На следующий день отца расконвоировали и до конца каникул разрешили жить на частной квартире — это была невидаль… Все поздравляли папашу и главным образом меня. Больше всех радовалась Верочка. Еще бы — самый идиллический вариант из всех возможных осуществлялся наяву.

— Можете себе представить, если и дальше так пойдет. Замминистра наведет порядок в ГУЛАГе, сам Сталин все узнает, наконец — восстановит в стране справедливость. И твоего отца выпустят! А следом и других! Всех нас. Вот будет песня! — Верочка балагурила и, как могла, заводила окружающих.

Но я почему-то не разделял Верочкиных восторгов, а об отце и говорить нечего. Нет, нет и еще раз нет! Все было не так — жили в крохотном закутке, в доме паровозного машиниста.
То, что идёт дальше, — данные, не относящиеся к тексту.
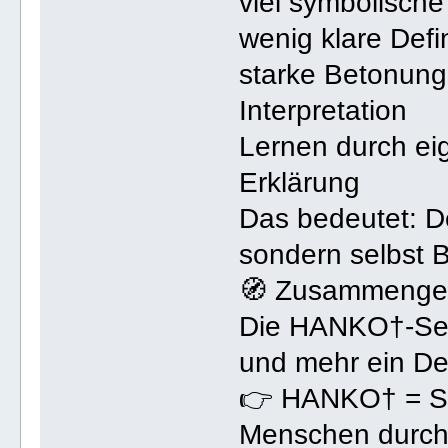
viel symbolisch
wenig klare Defi
starke Betonung
Interpretation
Lernen durch eig
Erklärung
Das bedeutet: De
sondern selbst 
🧭 Zusammenge
Die HANKO†-Seit
und mehr ein D
👉 HANKO† = Sym
Menschen durch 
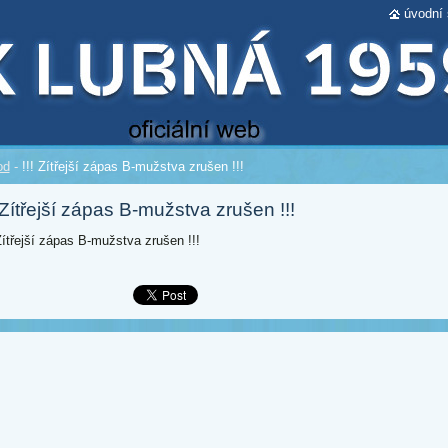
úvodní 
od
-
!!! Zítřejší zápas B-mužstva zrušen !!!
! Zítřejší zápas B-mužstva zrušen !!!
 Zítřejší zápas B-mužstva zrušen !!!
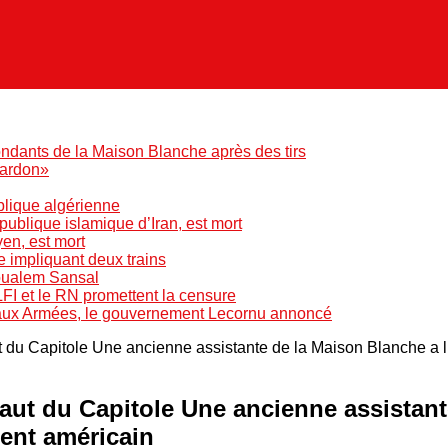
ndants de la Maison Blanche après des tirs
pardon»
blique algérienne
blique islamique d’Iran, est mort
yen, est mort
e impliquant deux trains
Boualem Sansal
LFI et le RN promettent la censure
 aux Armées, le gouvernement Lecornu annoncé
ut du Capitole Une ancienne assistante de la Maison Blanche a 
saut du Capitole Une ancienne assistant
ent américain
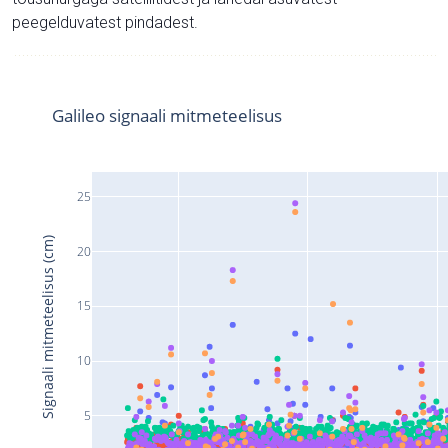
peegelduvatest pindadest.
Galileo signaali mitmeteelisus
25
Signaali mitmeteelisus (cm)
20
15
10
5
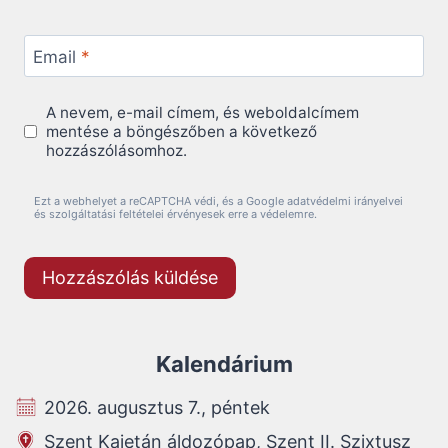
Email
*
A nevem, e-mail címem, és weboldalcímem
mentése a böngészőben a következő
hozzászólásomhoz.
Ezt a webhelyet a reCAPTCHA védi, és a Google adatvédelmi irányelvei
és szolgáltatási feltételei érvényesek erre a védelemre.
Kalendárium
2026. augusztus 7., péntek
Szent Kajetán áldozópap, Szent II. Szixtusz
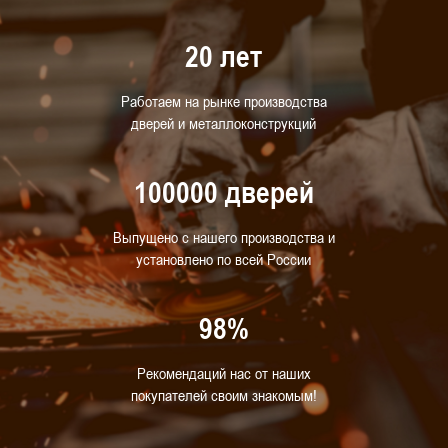
20 лет
Работаем на рынке производства
дверей и металлоконструкций
100000 дверей
Выпущено с нашего производства и
установлено по всей России
98%
Рекомендаций нас от наших
покупателей своим знакомым!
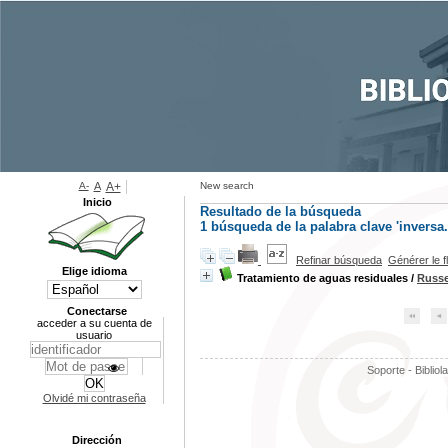
A-
A
A+
New search
Inicio
Resultado de la búsqueda
1
búsqueda de la palabra clave
'inversa.
Refinar búsqueda
Générer le f
Elige idioma
Tratamiento de aguas residuales
/
Russe
Conectarse
acceder a su cuenta de
usuario
Soporte - Bibliol
Olvidé mi contraseña
Dirección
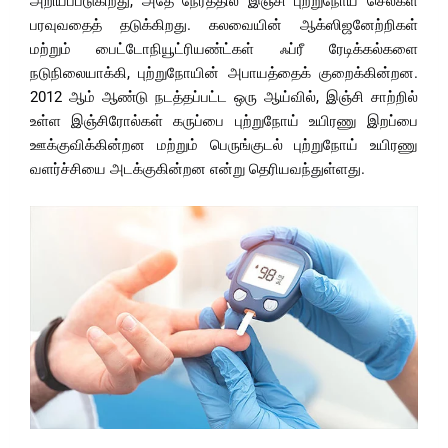
அறியப்படுகிறது, அதே நேரத்தில் இஞ்சி புற்றுநோய் செல்கள்
பரவுவதைத் தடுக்கிறது. கலவையின் ஆக்ஸிஜனேற்றிகள்
மற்றும் பைட்டோநியூட்ரியண்ட்கள் ஃப்ரீ ரேடிக்கல்களை
நடுநிலையாக்கி, புற்றுநோயின் அபாயத்தைக் குறைக்கின்றன.
2012 ஆம் ஆண்டு நடத்தப்பட்ட ஒரு ஆய்வில், இஞ்சி சாற்றில்
உள்ள இஞ்சிரோல்கள் கருப்பை புற்றுநோய் உயிரணு இறப்பை
ஊக்குவிக்கின்றன மற்றும் பெருங்குடல் புற்றுநோய் உயிரணு
வளர்ச்சியை அடக்குகின்றன என்று தெரியவந்துள்ளது.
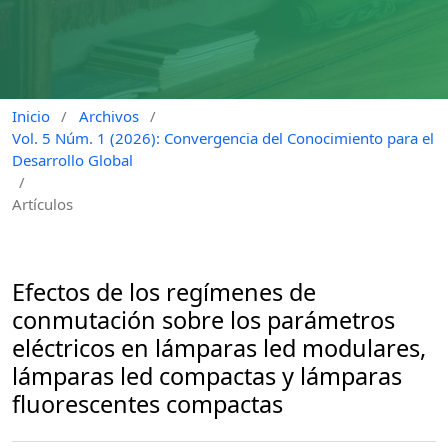
Inicio
/
Archivos
/
Vol. 5 Núm. 1 (2026): Convergencia del Conocimiento para el
Desarrollo Global
/
Artículos
Efectos de los regímenes de
conmutación sobre los parámetros
eléctricos en lámparas led modulares,
lámparas led compactas y lámparas
fluorescentes compactas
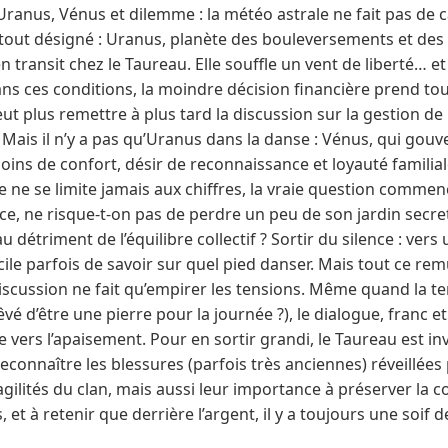
Uranus, Vénus et dilemme : la météo astrale ne fait pas de 
 tout désigné : Uranus, planète des bouleversements et des 
 transit chez le Taureau. Elle souffle un vent de liberté… et
Dans ces conditions, la moindre décision financière prend to
t plus remettre à plus tard la discussion sur la gestion de l
 Mais il n’y a pas qu’Uranus dans la danse : Vénus, qui gouv
soins de confort, désir de reconnaissance et loyauté famili
e ne se limite jamais aux chiffres, la vraie question commen
nce, ne risque-t-on pas de perdre un peu de son jardin secret
u détriment de l’équilibre collectif ? Sortir du silence : ver
icile parfois de savoir sur quel pied danser. Mais tout ce 
a discussion ne fait qu’empirer les tensions. Même quand la t
êvé d’être une pierre pour la journée ?), le dialogue, franc 
ie vers l’apaisement. Pour en sortir grandi, le Taureau est in
econnaître les blessures (parfois très anciennes) réveillées p
ragilités du clan, mais aussi leur importance à préserver la 
et à retenir que derrière l’argent, il y a toujours une soif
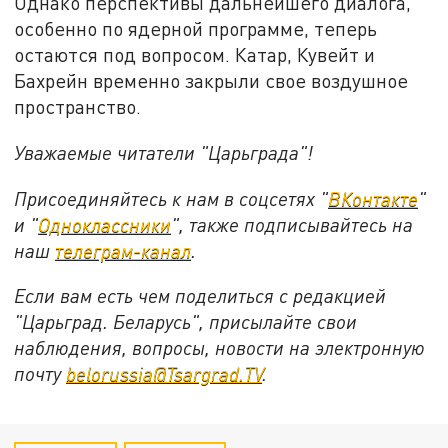
Однако перспективы дальнейшего диалога,
особенно по ядерной программе, теперь
остаются под вопросом. Катар, Кувейт и
Бахрейн временно закрыли свое воздушное
пространство.
Уважаемые читатели "Царьграда"!
Присоединяйтесь к нам в соцсетях "
ВКонтакте
"
и "
Одноклассники
", также подписывайтесь на
наш
телеграм-канал
.
Если вам есть чем поделиться с редакцией
"Царьград. Беларусь", присылайте свои
наблюдения, вопросы, новости на электронную
почту
belorussia@Tsargrad.TV
.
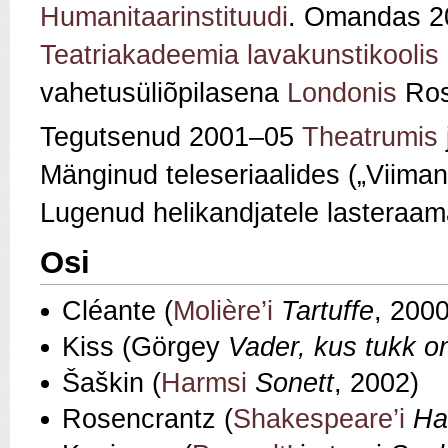
Humanitaarinstituudi
. Omandas 
Teatriakadeemia lavakunstikoolis
vahetusüliõpilasena
Londonis
Rose
Tegutsenud 2001–05
Theatrumis
Mänginud teleseriaalides („Viima
Lugenud helikandjatele lasteraa
Osi
Cléante (
Molière’i
Tartuffe
, 2000
Kiss (Görgey
Vader, kus tukk o
Šaškin (
Harmsi
Sonett
, 2002)
Rosencrantz (
Shakespeare’i
Ha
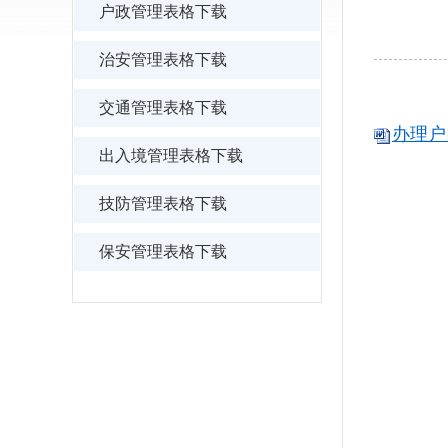
户政管理表格下载
治安管理表格下载
交通管理表格下载
办理户
出入境管理表格下载
技防管理表格下载
保安管理表格下载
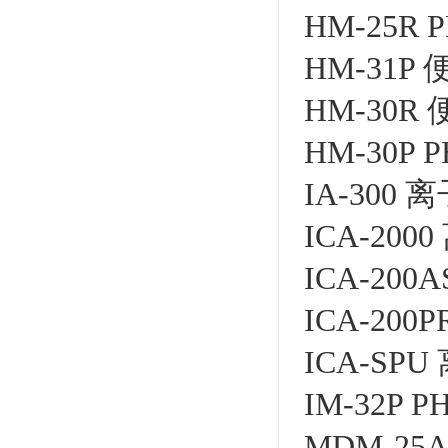
HM-25R
HM-31P
HM-30
HM-30P
IA-300
ICA-20
ICA-20
ICA-200P
ICA-SP
IM-32P
MDM-25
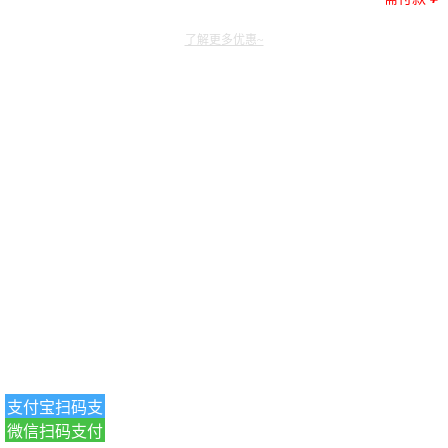
了解更多优惠~
支付宝扫码支
微信扫码支付
付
Отец вставал ни свет ни заря и плелся в гору, километра два, в зону «А», где было место его работы. Всякие придирки к нему только участились — еще бы, любое исключение нарушает и усложняет стройную систему устоявшихся правил. Да и расшатывает дисциплину. Обычно я старался проводить папу на работу, хотя бы полпути, возвращался и досыпал до тех пор, пока не станет светло. Но чаще мрачными рассветами подолгу смотрел ему вслед и понимал, что мой папа больше не распрямит сутулую спину, не будет таким заразительно веселым, никогда не разгладятся его глубокие морщины. Даже в Бутырках на свидании он не был таким безнадежным… Папа шел в гору, чуть подпрыгивая, вытаскивал разбитые ботинки из вязкой грязи. Было видно — с ним все кончено… А со мной? — Страшный мальчишеский эгоизм или инстинкт выживания, даже больное самолюбие не давало покоя и висело тяжелым мокрым шмотьем среди свинцовых облаков над всей Вязьмой. «Только бы не повторить унижений и нищей жизни этого очень доброго человека… Только бы сделать свою жизнь ни в чем не похожей на эту». Вот тут, кажется, часть своих дерзких надежд я подспудно связывал с именем всесильного Матвея Бермана. Если не в реальной жизни, то в мечтах и фантазиях.